**JOB**
An exact copy of the entries below is needed, with every picture left out.

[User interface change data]
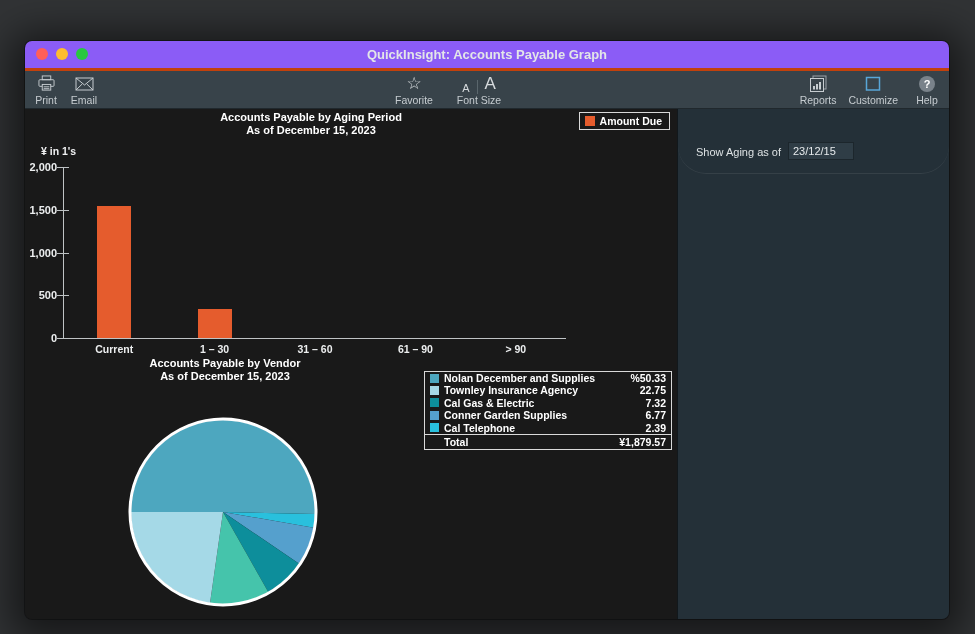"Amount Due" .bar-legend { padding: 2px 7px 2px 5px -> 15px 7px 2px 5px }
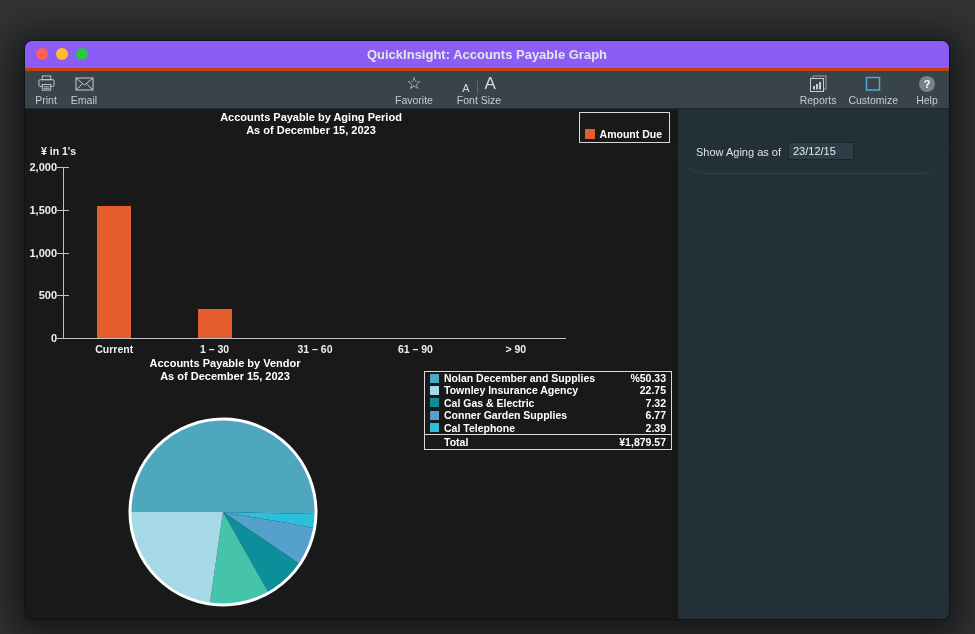"¥ in 1's" .ylab { left: 16px -> 4px }
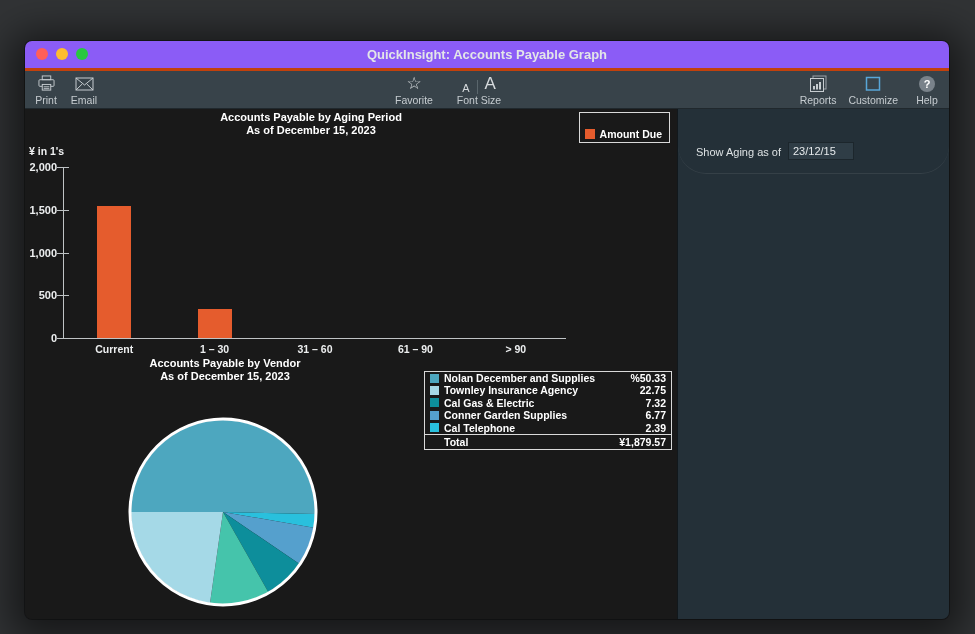"Show Aging as of" .aging-row { border-radius: 28px -> none }
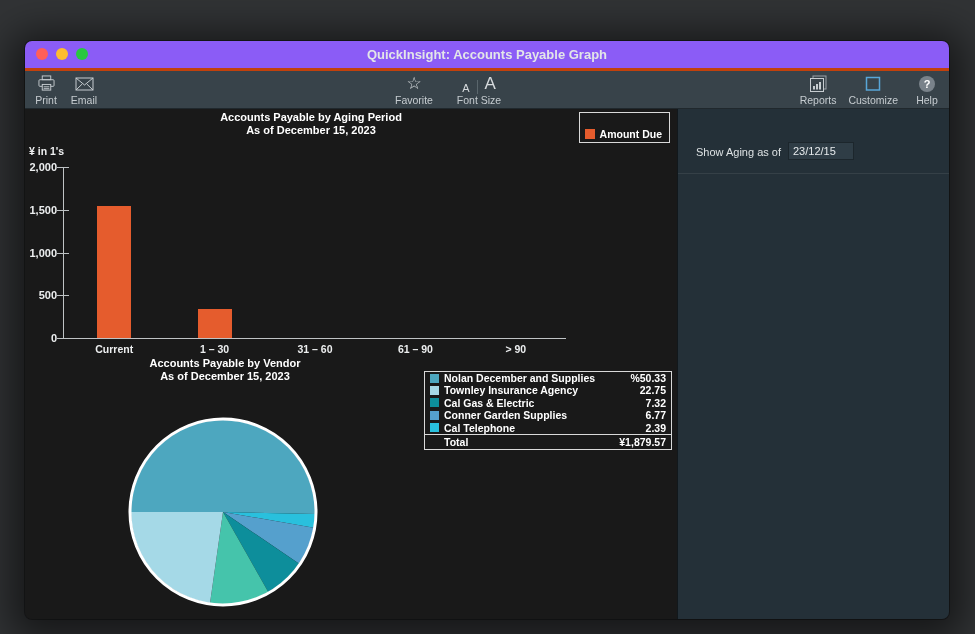"Accounts Payable by Vendor" .pie-title { top: 248px -> 264px }
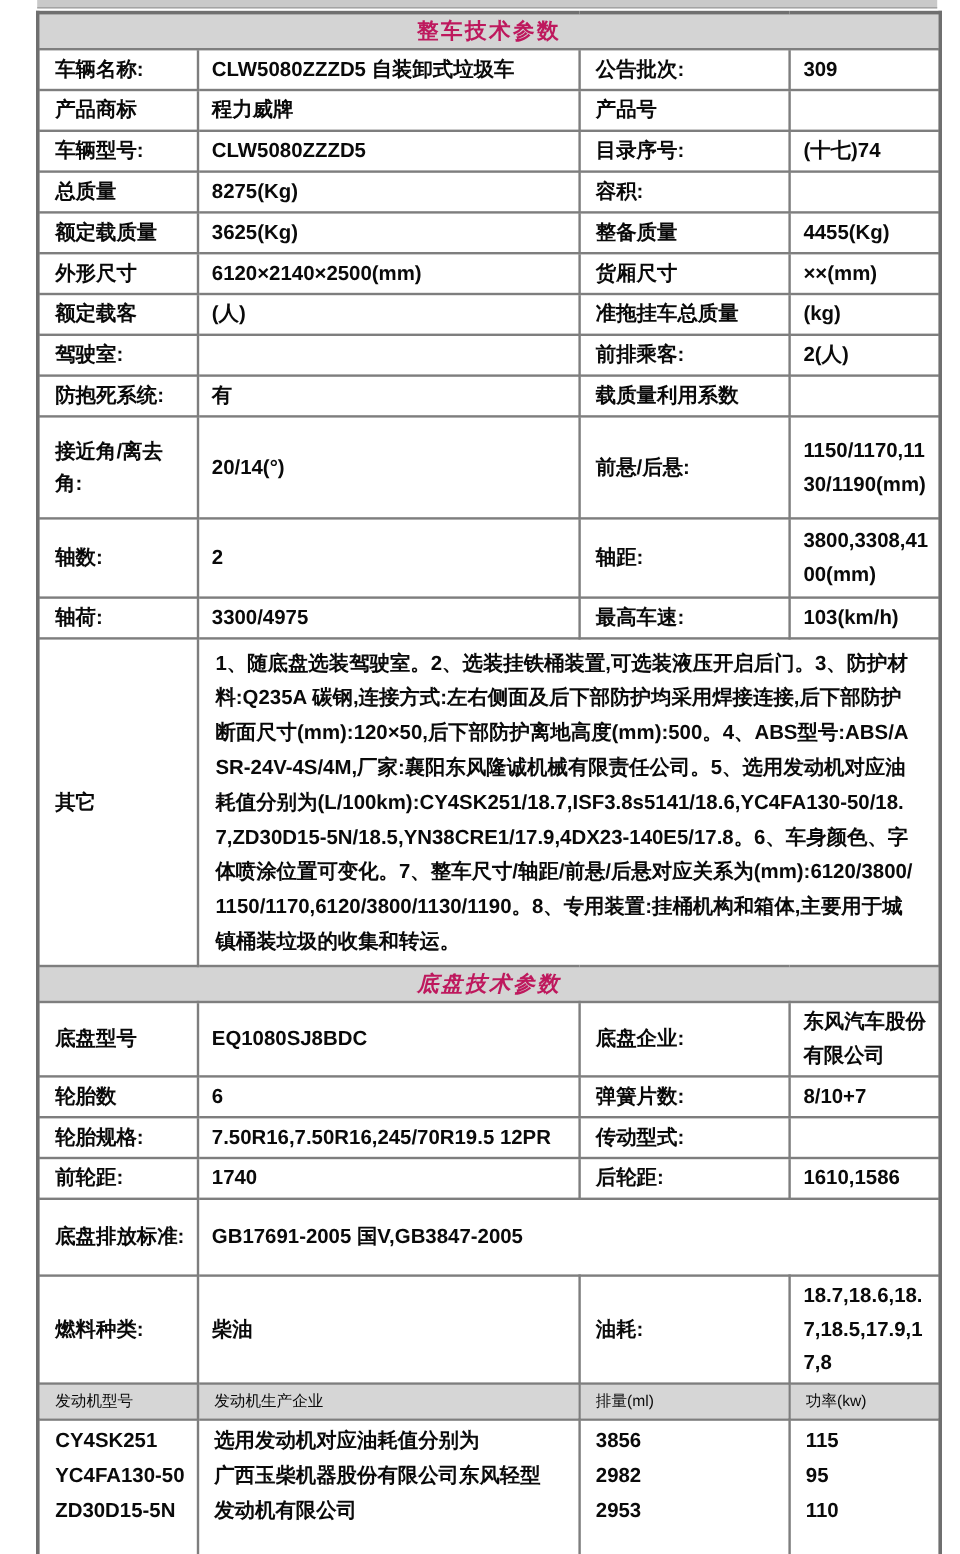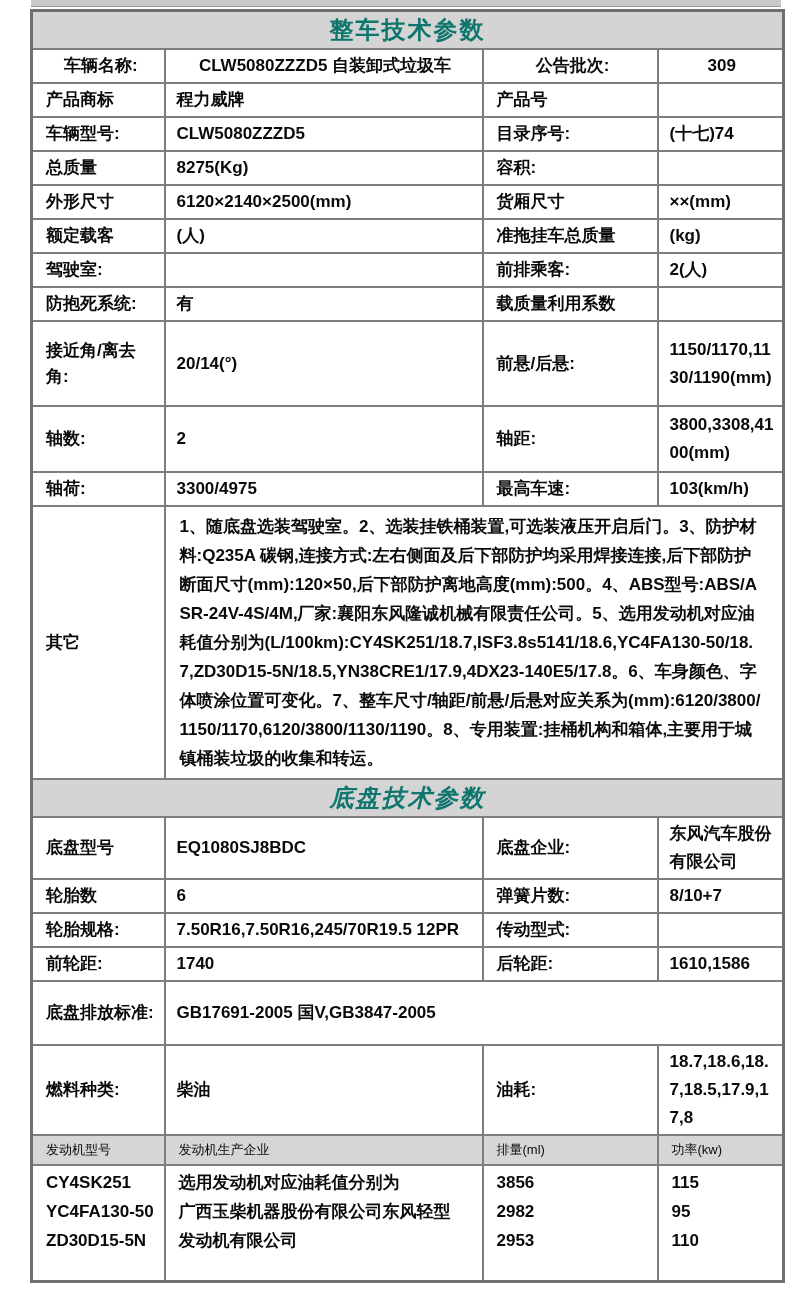"整车技术参数" td.title { color: #0f766e -> #be185d; font-size: 24px -> 18px }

**SOLVED PROBLEM**
"Amount Due" .bar-legend { padding: 2px 7px 2px 5px -> 15px 7px 2px 5px }
"¥ in 1's" .ylab { left: 16px -> 4px }
"Show Aging as of" .aging-row { border-radius: 28px -> none }
"Accounts Payable by Vendor" .pie-title { top: 248px -> 264px }
"整车技术参数" td.title { color: #0f766e -> #be185d; font-size: 24px -> 18px }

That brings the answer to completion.